Secret wartime letters, a volatile love triangle, an unmarked grave, a noble heritage—a revelatory mother-daughter memoir about discovery, love, and forgiveness.
Sorting through her late mother’s possessions, Halina St. James found a secret stash of letters. They told how her mother, Maria, was abducted as a teenager in Ukraine by Nazis and sent to Germany as a slave.
After the war, Maria found herself pregnant in a displaced persons camp. She married the father, an older man from a noble Polish family. But her life changed when her husband introduced his friend, a young Polish freedom fighter. In Canada, the younger man betrayed his friend and ran off with Maria and Halina.
The letters made Halina realize how little she knew of her mother or her heritage.
The Golden Daughter is the gripping story of a mother and daughter shaped by forces they had no control over.
After uncovering truths hidden for a century, Halina was finally able to make peace with her mother, her father—and herself.
An unputdownable book about a mother who dies holding onto her secrets, and a daughter determined to uncover the truth. Using her well-honed investigative skills, Halina St. James patches together her mother's entire troubled life, including her time as a slave worker for the Nazis. While the discoveries are devastating, they also help Halina understand her mother's often puzzling lies and hurtful behaviour. An absorbing journey of hope, forgiveness, and finding family. A must read.
I enjoyed the actual story, but it was too dramatically written. The story was summarized over and over again and I found myself skipping over entire pages.
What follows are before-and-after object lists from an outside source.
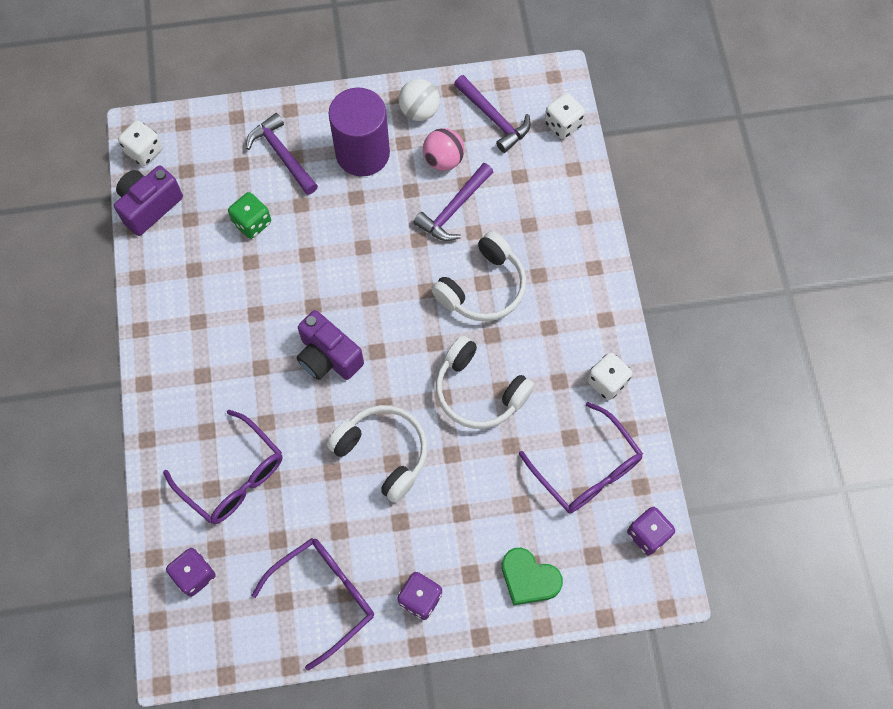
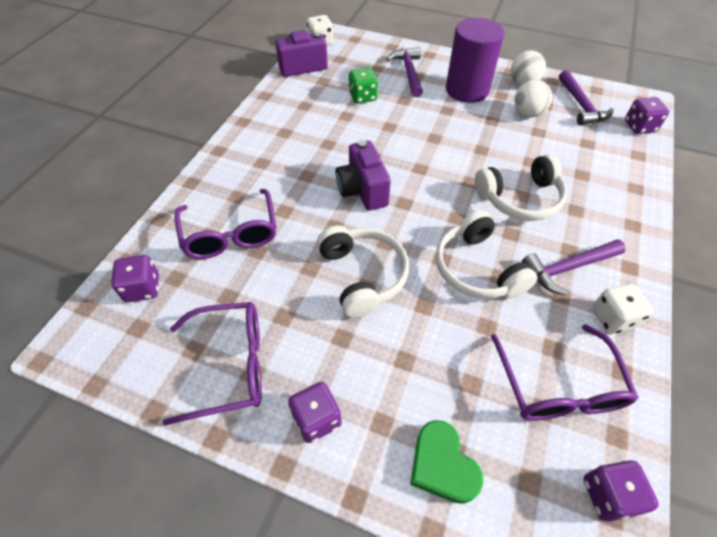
camera: 30 degrees right, 15 degrees down
(443, 160) = (527, 113): pink ball -> white ball
(454, 209) = (521, 143): purple hammer -> purple hammer (568, 268)
(562, 124) = (639, 127): white dice -> purple dice

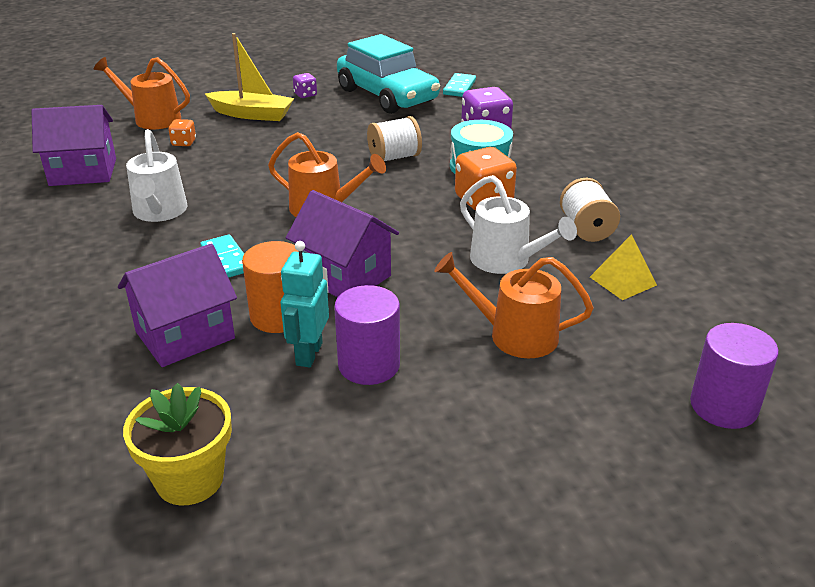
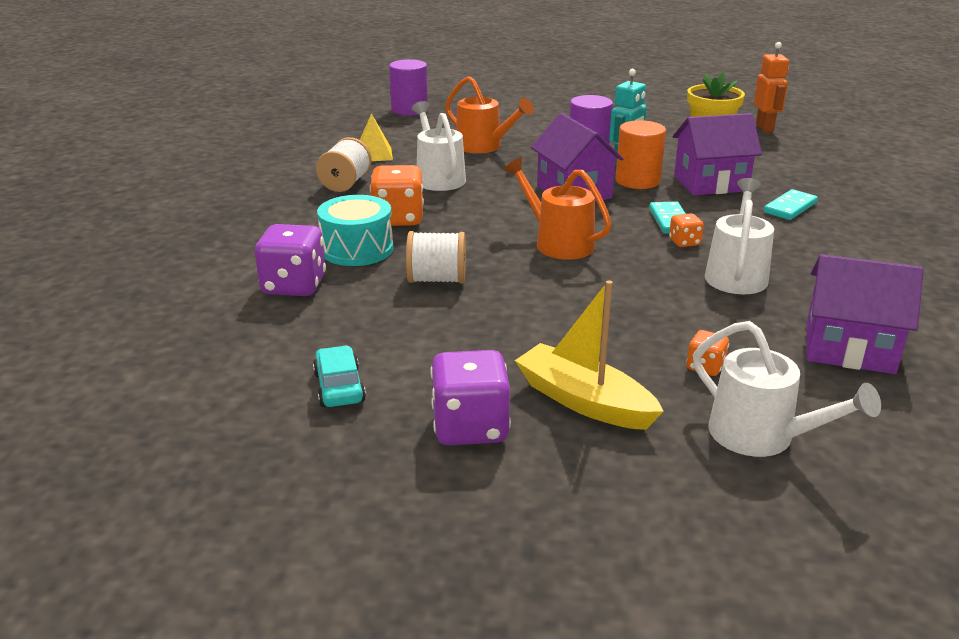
camera: 155 degrees left, 5 degrees down
(81, 545) = (765, 128): none -> orange robot
(152, 118) = (761, 436): orange watering can -> white watering can
(208, 235) = (684, 242): none -> orange dice
(305, 95) = (470, 427): purple dice -> purple dice, size x1.97
(387, 95) = (339, 387): turquoise car -> turquoise car, size x0.43
(459, 87) = (210, 375): turquoise domino -> turquoise domino (790, 207)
This is a wonderful book written with insights and sorrow at lives where opportunities to live a fuller life were missed. Halina has done a terrific job at revealing and understanding what it was like for slave workers in Nazi Germany of whom, her mother was one. How these hardships caused her mother to withdraw and never allow her daughter to get inside in a sorrowful tale which damaged both of them. Halina writes with an easy flowing style which makes the book easy to read and grasp the details. Her recreating of imagined conversations is very credible and grants a deeper understanding of the characters. Also it is a book which shows great courage on her behalf to unravel her conflicted feelings about her mother, father and step father and come to a final position of understanding and peace. Highly recommended.
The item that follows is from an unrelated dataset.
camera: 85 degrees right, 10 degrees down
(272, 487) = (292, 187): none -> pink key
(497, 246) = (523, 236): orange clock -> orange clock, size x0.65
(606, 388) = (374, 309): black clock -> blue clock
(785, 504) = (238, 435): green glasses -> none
I read this book in two days as I could not put it down. It's a particularly fascinating read for me as my dad lived through a similar experience, being taken away by the Germans from his Ukrainian village at the age of 15.
What Halina's mother lived through was terrifying. I just wished she had opened up to her daughter when she was safe in Canada. Though having lived through the war and communism, she probably never felt totally safe. But I'm happy Halina kept the letters and unraveled the mystery of her mother's hidden life. Not an easy read but so worthwhile and beautifully written.
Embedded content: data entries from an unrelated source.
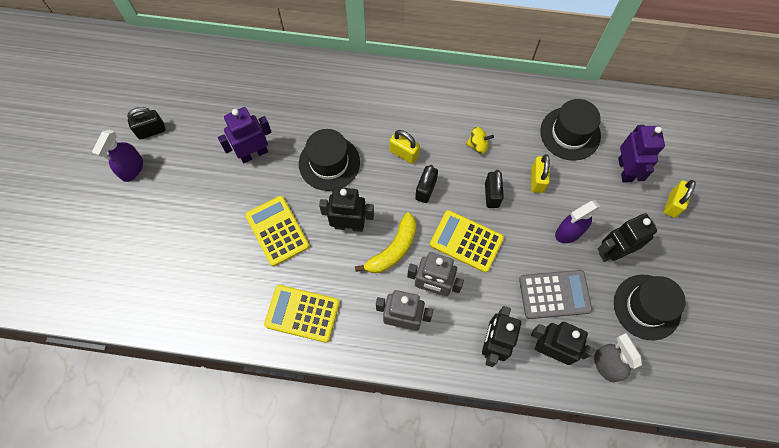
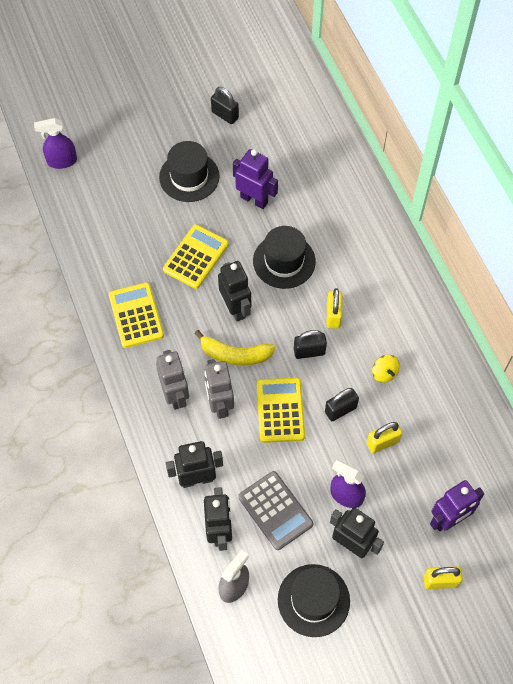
camera: 60 degrees right, 5 degrees down
(132, 169) = (183, 122): purple spray bottle -> purple spray bottle (62, 161)
(570, 133) = (454, 449): black hat -> black hat (189, 177)

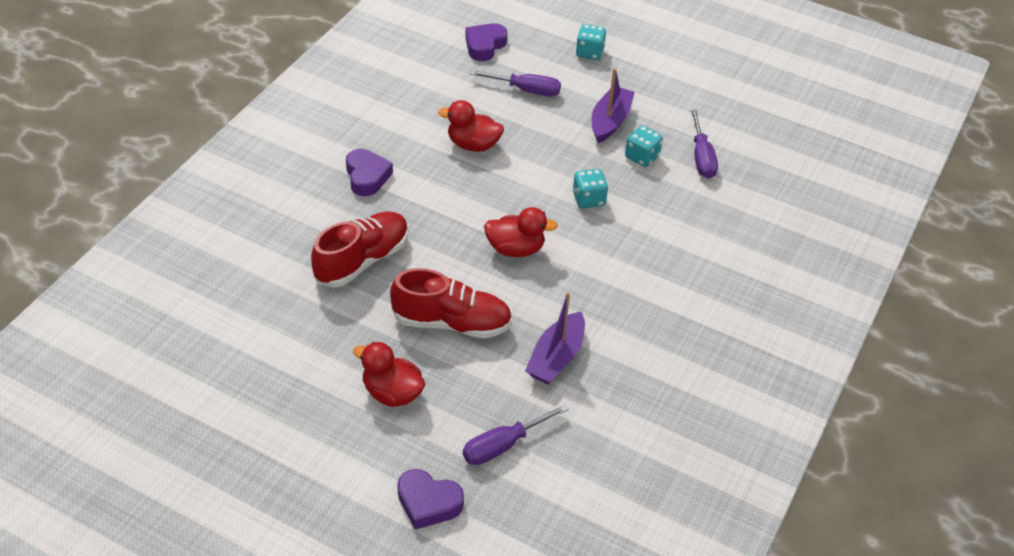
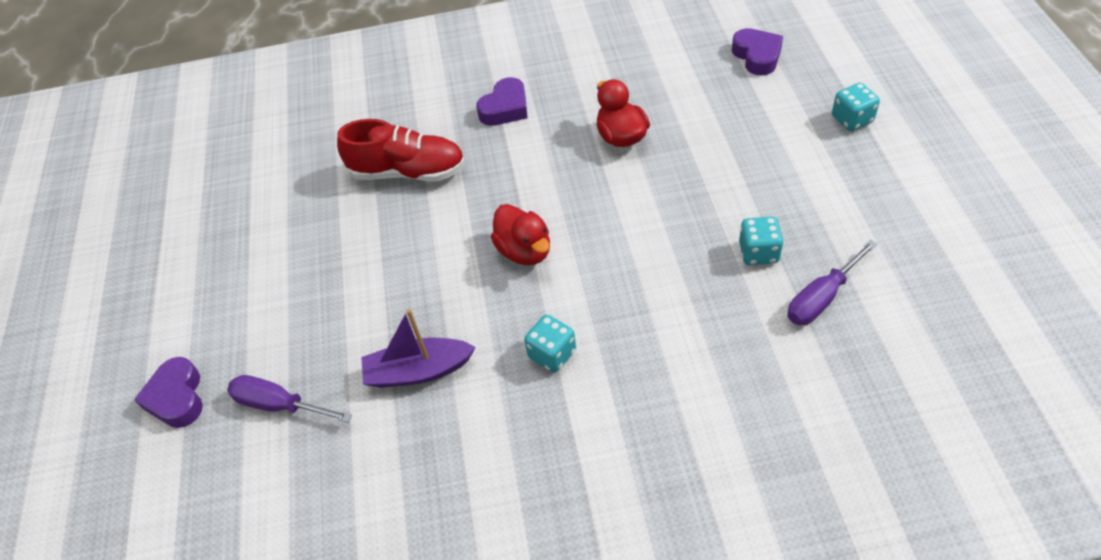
camera: 60 degrees right, 5 degrees up
(392, 393) = (279, 291): red duck -> none
(452, 323) = (392, 272): red shoe -> none
(484, 46) = (757, 56): purple heart -> purple heart turned 75 degrees clockwise
(525, 90) = (737, 118): purple screwdriver -> none
(588, 199) = (649, 255): turquoise dice -> turquoise dice (552, 354)
(610, 121) = (776, 197): purple boat -> none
The Golden Daughter is a beautifully told memoir exposing under reported history from the Nazi era and recounting a daughter's quest late in life to understand her mother by uncovering secrets she carried to her grave. The author Halina St. James, at first hesitant and then determined in her quest, discovers an untapped well of compassion toward her mother and, ultimately, toward herself.
Also posted this on Amazon and Chapters Indigo and Halina's Facebook page.
It was a truly difficult story to get through - I had to keep taking breaks as it’s so emotional. Anyone with close family that went through any of the atrocities in Europe from WWI through the 1950’s and the relatives, or themselves, ended up in Canada can empathize with the story. However, the writing wasn’t the best and things were repeated in the book, later, so the timeline wasn’t the best.